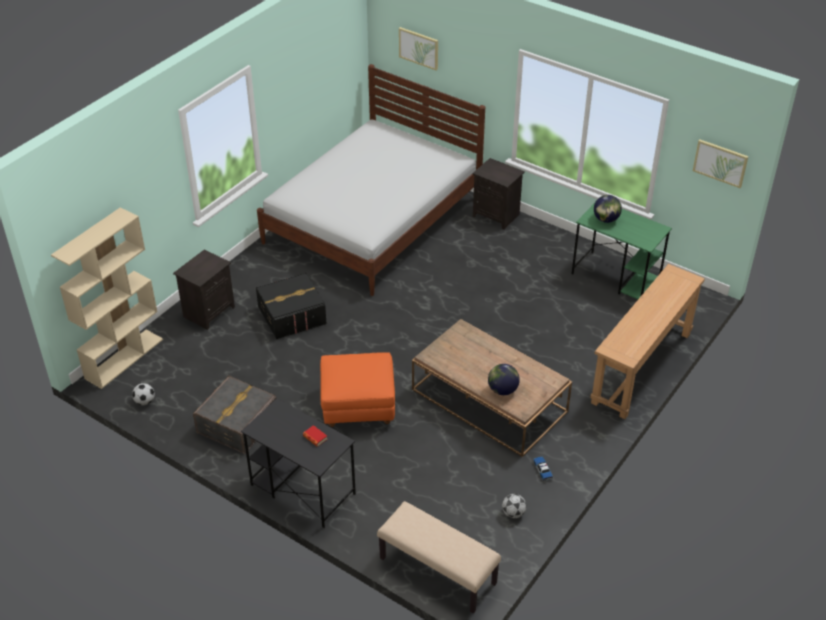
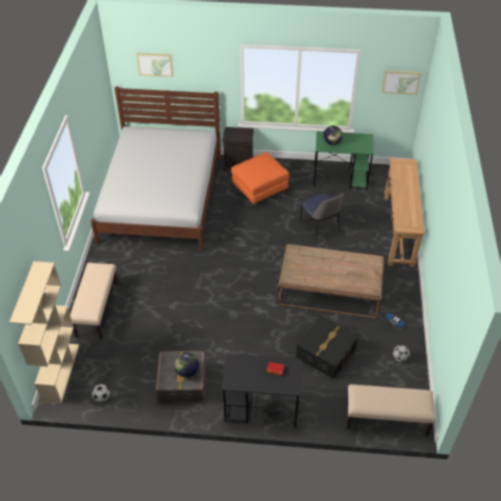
camera: 30 degrees left, 5 degrees up
(209, 311) = (97, 309): black nightstand -> beige bench
(291, 315) = (158, 287): black storage box -> black storage box (325, 353)
(358, 406) = (252, 332): orange ottoman -> orange ottoman (260, 190)
(502, 390) = (350, 281): globe -> globe (187, 371)
(538, 325) = (320, 227): none -> chair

• [The problem] Take the line holding "(291, 315) = (158, 287): black" and the lines after it through the end of the entries. Retype them exactly and add nothing.

• [Answer section]
(291, 315) = (158, 287): black storage box -> black storage box (325, 353)
(358, 406) = (252, 332): orange ottoman -> orange ottoman (260, 190)
(502, 390) = (350, 281): globe -> globe (187, 371)
(538, 325) = (320, 227): none -> chair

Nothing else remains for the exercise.